When you feel grief, grieve.*
5. Just Because It’s Not Happening in You, Doesn’t Mean It’s Not Happening to You
Throughout the whole process, you will keep telling yourself how much worse she has it. After all, she’s the one injecting herself with hormones, harvesting eggs, and feeling the monthly failure inside her person. You will decide that since she’s suffering so much more, you should shut up about your suffering.
Don’t do that, Adam.
That only widens the divide and contrary to popular belief, silence isn’t actually noble. While your experience isn’t equal, you will share it. Just because you’ll do less, you’ll do plenty. Just because you’ll feel less (they won’t pump you full of hormones), it doesn’t mean you’ll feel nothing. You will be made to watch the person you love most in the world suffer intensely. And that, my friend, is shitty. You might as well just be honest with yourself, her, and everyone else about that.

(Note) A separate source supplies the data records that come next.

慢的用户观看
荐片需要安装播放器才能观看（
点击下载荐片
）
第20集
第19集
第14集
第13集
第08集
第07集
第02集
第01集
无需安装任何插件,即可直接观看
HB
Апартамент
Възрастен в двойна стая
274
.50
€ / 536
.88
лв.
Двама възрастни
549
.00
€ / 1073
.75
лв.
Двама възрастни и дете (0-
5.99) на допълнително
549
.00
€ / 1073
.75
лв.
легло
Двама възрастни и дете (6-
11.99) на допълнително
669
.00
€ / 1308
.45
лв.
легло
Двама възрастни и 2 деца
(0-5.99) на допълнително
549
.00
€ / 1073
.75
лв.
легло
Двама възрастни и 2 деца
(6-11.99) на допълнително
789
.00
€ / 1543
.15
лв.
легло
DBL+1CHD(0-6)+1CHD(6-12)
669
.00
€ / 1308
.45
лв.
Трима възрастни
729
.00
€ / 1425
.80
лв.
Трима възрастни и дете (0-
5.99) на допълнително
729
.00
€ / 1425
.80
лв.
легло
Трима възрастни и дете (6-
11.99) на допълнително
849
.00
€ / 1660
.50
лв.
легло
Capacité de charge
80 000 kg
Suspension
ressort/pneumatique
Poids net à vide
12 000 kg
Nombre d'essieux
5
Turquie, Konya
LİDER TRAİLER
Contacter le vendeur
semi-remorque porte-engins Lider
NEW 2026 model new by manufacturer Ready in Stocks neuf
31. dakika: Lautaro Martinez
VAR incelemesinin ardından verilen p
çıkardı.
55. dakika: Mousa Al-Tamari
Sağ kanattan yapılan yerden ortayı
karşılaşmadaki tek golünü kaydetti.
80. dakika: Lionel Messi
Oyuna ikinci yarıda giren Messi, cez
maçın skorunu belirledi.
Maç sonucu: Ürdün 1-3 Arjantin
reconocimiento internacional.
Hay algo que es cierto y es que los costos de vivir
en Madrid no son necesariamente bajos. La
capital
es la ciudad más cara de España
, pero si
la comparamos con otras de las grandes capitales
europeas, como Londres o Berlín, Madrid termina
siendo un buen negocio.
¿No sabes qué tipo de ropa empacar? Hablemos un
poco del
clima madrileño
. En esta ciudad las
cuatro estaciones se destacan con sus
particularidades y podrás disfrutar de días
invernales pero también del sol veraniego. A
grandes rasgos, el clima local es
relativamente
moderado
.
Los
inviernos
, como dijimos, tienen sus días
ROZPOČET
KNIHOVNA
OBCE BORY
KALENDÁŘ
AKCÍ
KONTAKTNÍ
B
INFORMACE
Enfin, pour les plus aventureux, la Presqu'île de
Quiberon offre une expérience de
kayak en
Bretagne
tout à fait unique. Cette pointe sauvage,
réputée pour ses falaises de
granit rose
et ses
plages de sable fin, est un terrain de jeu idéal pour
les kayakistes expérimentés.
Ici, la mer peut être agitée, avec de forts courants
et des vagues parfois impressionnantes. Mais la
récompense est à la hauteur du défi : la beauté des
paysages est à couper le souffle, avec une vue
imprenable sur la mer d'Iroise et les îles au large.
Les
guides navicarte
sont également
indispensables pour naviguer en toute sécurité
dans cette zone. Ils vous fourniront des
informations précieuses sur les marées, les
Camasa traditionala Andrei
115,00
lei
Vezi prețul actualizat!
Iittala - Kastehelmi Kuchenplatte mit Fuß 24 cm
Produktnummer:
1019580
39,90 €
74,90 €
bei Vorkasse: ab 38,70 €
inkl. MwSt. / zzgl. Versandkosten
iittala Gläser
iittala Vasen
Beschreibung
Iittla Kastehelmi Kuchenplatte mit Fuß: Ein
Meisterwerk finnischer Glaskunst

6. Go to Therapy, You Stubborn Moron.
In the coming weeks, she will read books and a million academic papers and go to support groups and do therapy and form networks in that wonderful way women do, collecting resources and knowledge and coping strategies like they are limited edition vinyls.
You will do nothing, and try to pass that off as stoicism. Men, honestly, sometimes it feels like we’d rather fail alone than have to succeed together.
When she suggests therapy—either alone or as a couple—don’t say, “I don’t think we need to spend any more time thinking or talking about our fertility problems.”
Because there is a difference between thinking and talking more, and thinking and talking better. Therapy is better.
Fortunately, she knows you well, and even if you don’t take all this wonderful advice, you’ll still get lucky twice. Firstly, because she’ll force you to go on a ten-day silent retreat where after a particularly torturous session on day four, you’ll run crying into the woods, punch a tree, and talk to a worm which talks back, scaring me so much that you furiously murdered nearby ants, get a confusing erection, and have many realisations—about how your mind works, about how much you want a child, about why you suppress your emotions.
Then, you get lucky again: IVF works, and just in time. You will have a daughter, and fortunately, she will be mostly her mother, and so, magical. You’ll be able to sit down years later, from within your Happily Ever After to write this, ostensibly to yourself, but, really, to all the other Adams out there—standing in a clinic, pants around their ankles, completely unaware of what’s coming.
And to those Adams, you’ll say: don’t do what I did. Do better.
*I’ve always felt the Five Stages of Grief should be gender separated, and that men’s are: Anger, Alcohol, Denial, Denial, Denial.